### Work instructions
A – Quote everything in the sched_ext patch from "diff --git a/kernel/sched/ext.c" down to "of bypassed operations.".
B – List every quoted string assigned in the scx_event_stat_str array in the sched_ext patch.

### Document text

— START —

[v1] sched_ext: Implement core event counters

[PATCH 5/7] sched_ext: Add an event, SCX_EVENT_RQ_BYPASSING_OPS

Posted by Changwoo Min 1 year ago

Add a core event, SCX_EVENT_RQ_BYPASSING_OPS, which represents how many
operations are bypassed once the bypass mode is set.

Signed-off-by: Changwoo Min <changwoo@igalia.com>
---
 kernel/sched/ext.c | 23 +++++++++++++++++++++--
 1 file changed, 21 insertions(+), 2 deletions(-)

diff --git a/kernel/sched/ext.c b/kernel/sched/ext.c
index 094e19f5fb78..44b44d963a0c 100644
--- a/kernel/sched/ext.c
+++ b/kernel/sched/ext.c
@@ -1485,6 +1485,11 @@ struct scx_event_stat {
 	 * is dispatched to a local DSQ when exiting.
 	 */
 	u64		ENQ_LOCAL_EXITING;
+
+	/*
+	 * When the bypassing mode is set, the number of bypassed operations.
+	 */
+	u64		RQ_BYPASSING_OPS;
 };
 
 #define SCX_EVENT_IDX(e)	(offsetof(struct scx_event_stat, e)/sizeof(u64))
@@ -1500,6 +1505,7 @@ enum scx_event_kind {
 	SCX_EVENT_DEFINE(OFFLINE_LOCAL_DSQ),
 	SCX_EVENT_DEFINE(CNTD_RUN_WO_ENQ),
 	SCX_EVENT_DEFINE(ENQ_LOCAL_EXITING),
+	SCX_EVENT_DEFINE(RQ_BYPASSING_OPS),
 	SCX_EVENT_END = SCX_EVENT_END_IDX(),
 };
 
@@ -1508,6 +1514,7 @@ static const char *scx_event_stat_str[] = {
 	[SCX_EVENT_OFFLINE_LOCAL_DSQ]	= "offline_local_dsq",
 	[SCX_EVENT_CNTD_RUN_WO_ENQ]	= "cntd_run_wo_enq",
 	[SCX_EVENT_ENQ_LOCAL_EXITING]	= "enq_local_exiting",
+	[SCX_EVENT_RQ_BYPASSING_OPS]	= "rq_bypassing_ops",
 };
 
 /*
@@ -2087,8 +2094,10 @@ static void do_enqueue_task(struct rq *rq, struct task_struct *p, u64 enq_flags,
 	if (!scx_rq_online(rq))
 		goto local;
 
-	if (scx_rq_bypassing(rq))

— END —

### Available data
— START —

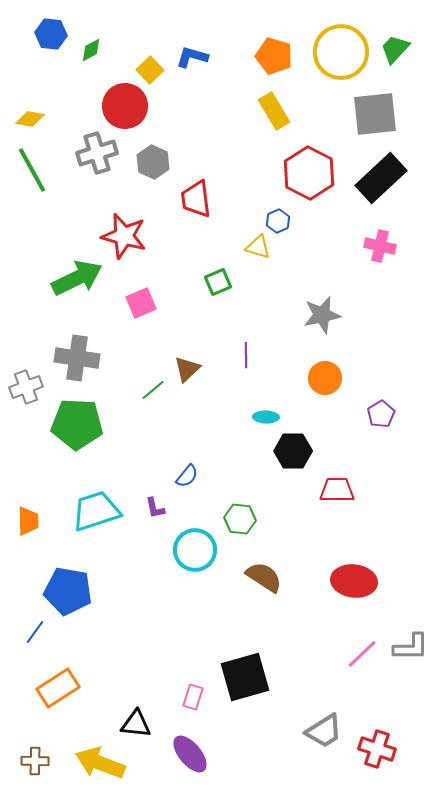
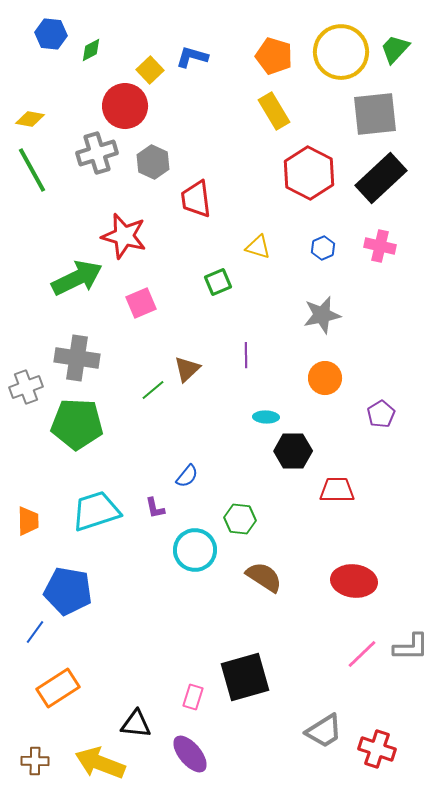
blue hexagon at (278, 221): moved 45 px right, 27 px down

— END —

### Answers to the exercises
A –
diff --git a/kernel/sched/ext.c b/kernel/sched/ext.c
index 094e19f5fb78..44b44d963a0c 100644
--- a/kernel/sched/ext.c
+++ b/kernel/sched/ext.c
@@ -1485,6 +1485,11 @@ struct scx_event_stat {
 	 * is dispatched to a local DSQ when exiting.
 	 */
 	u64		ENQ_LOCAL_EXITING;
+
+	/*
+	 * When the bypassing mode is set, the number of bypassed operations.

B –
- "offline_local_dsq"
- "cntd_run_wo_enq"
- "enq_local_exiting"
- "rq_bypassing_ops"